As for an indigenous approach to how cultural values can help shape the framework of a true circular fashion eco-system, Lucianne says without cultural values, we can’t have circularity.
“Unfortunately, the prevailing global culture for the last 40 or so years has been to make as much money as possible regardless of the consequences for people and planet. Hopefully, this period of cultural and intellectual poverty is coming to an end and we’re at the beginning of a global shift back towards value systems that honour the earth, kindness, respect, wonder, generosity, community, quality and longevity.”
With all this in mind, is there hope for a sustainable future in fashion?

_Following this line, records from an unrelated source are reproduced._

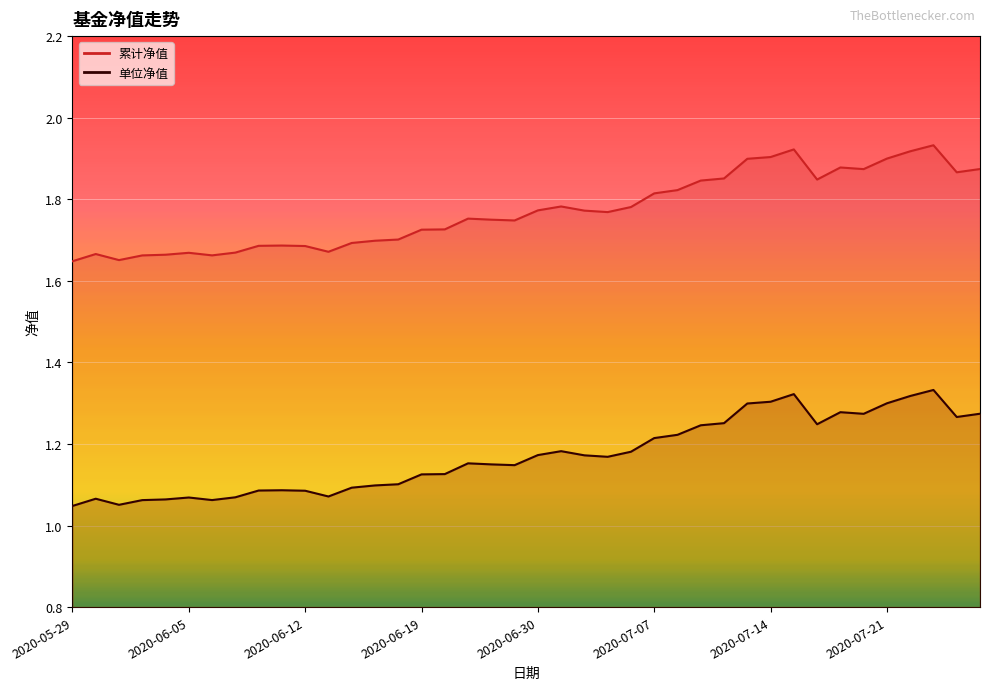

What is the highest value of the 单位净值 series?

1.9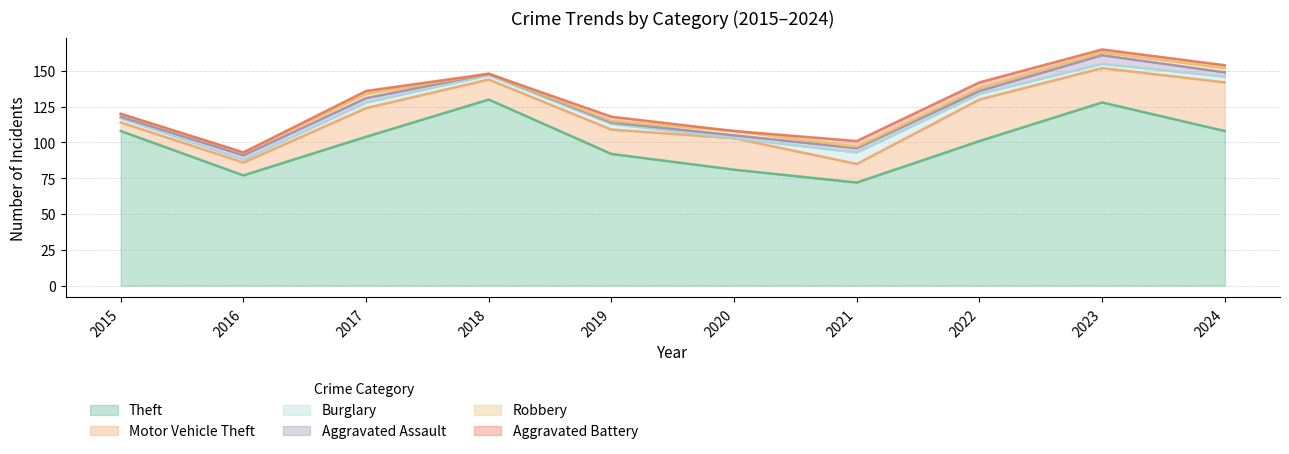

At which label does Burglary first exceed 4?

2021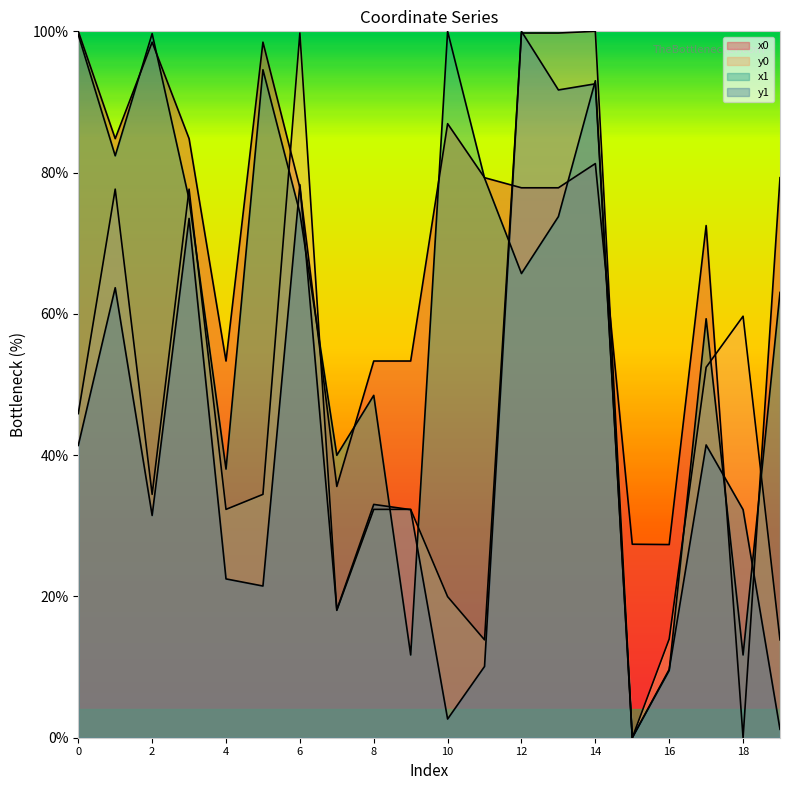

Which series has the largest total across all categories?

x0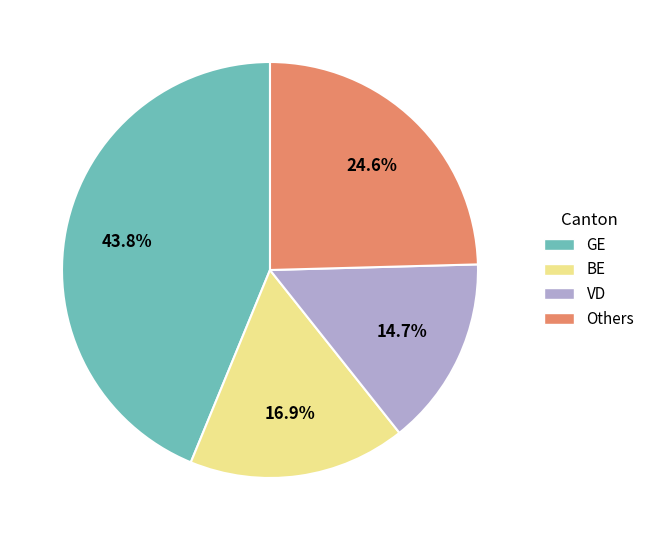

Does any single category account for the majority?

No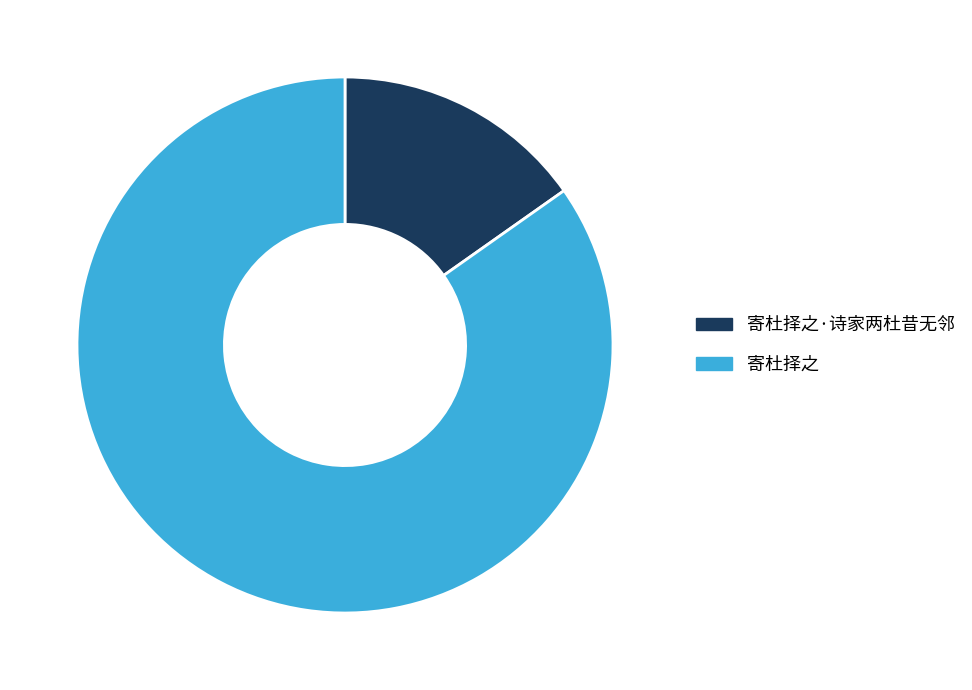

Do 寄杜择之·诗家两杜昔无邻 and 寄杜择之 together represent more than half of the pie?

Yes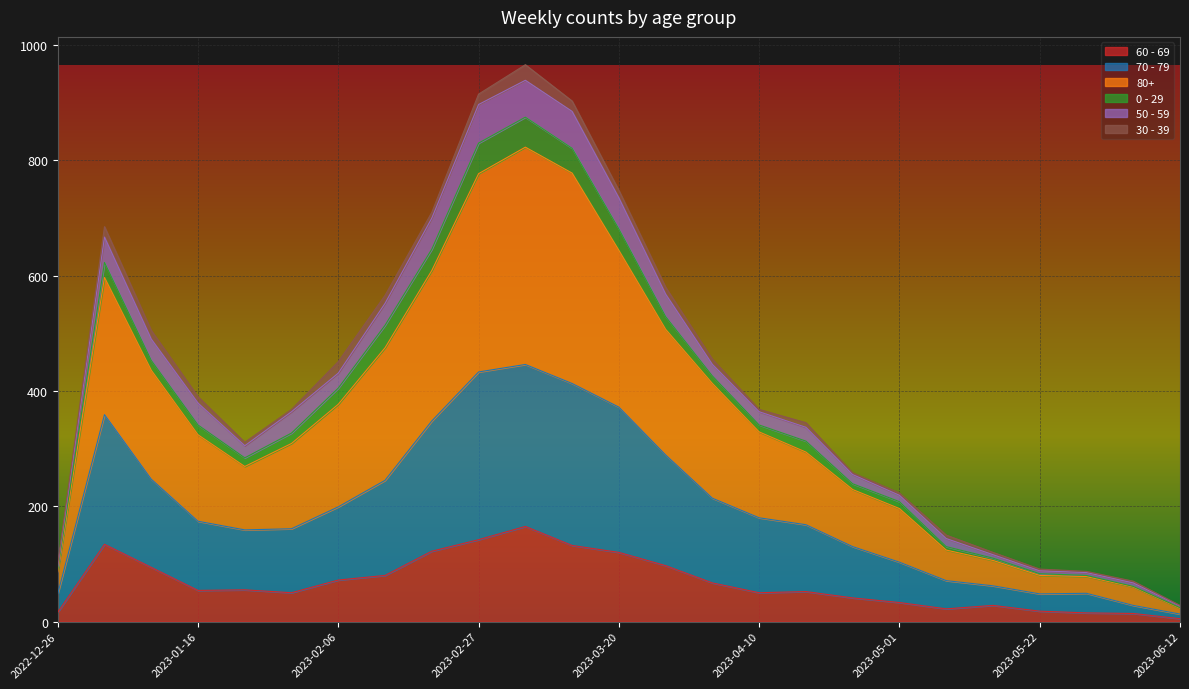

What is the label of the 13th point from the left?

2023-03-20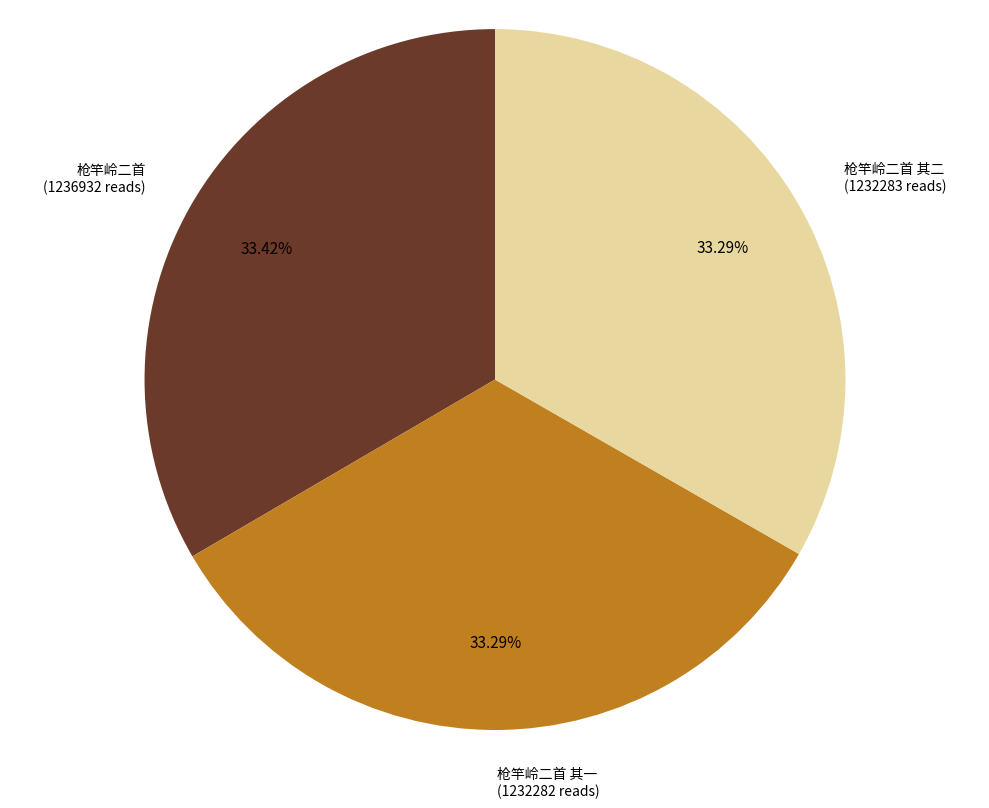

Is there any slice that represents more than half of the pie?

No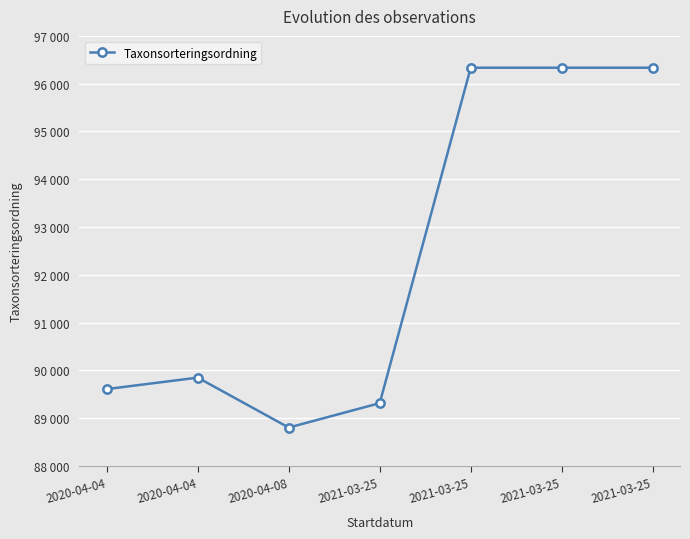

Which has a higher value, 2020-04-04 or 2021-03-25?

2021-03-25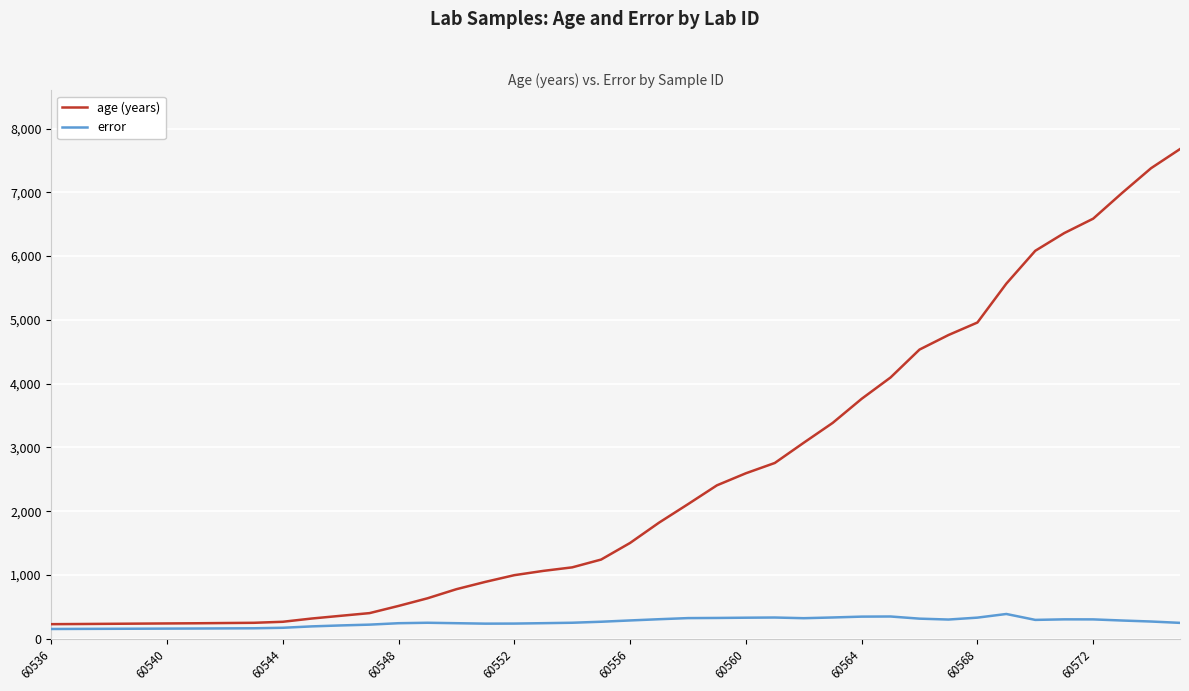

What is the sum of all error values?

10341.0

“The global fashion industry definitely has pockets of hope, ingenuity and beauty. I always feel energised and excited when I leave a conference with very smart people who are tackling these problems head-on. But overwhelmingly I am very disaffected by the big players plowing ahead with business as usual – the rise of Shein and Temu is heartbreaking.
“We cannot keep producing enormous volumes of clothes with an ever-increasing reliance on fossil fuel-based fabrics and manufacturing. Let’s be very clear: without polyester, there would be no fast fashion. Until the industry is willing to face this and adapt their business model (which has not changed in 100 years making it archaic) we will not reduce emissions in line with a 1.5-degree emissions target.”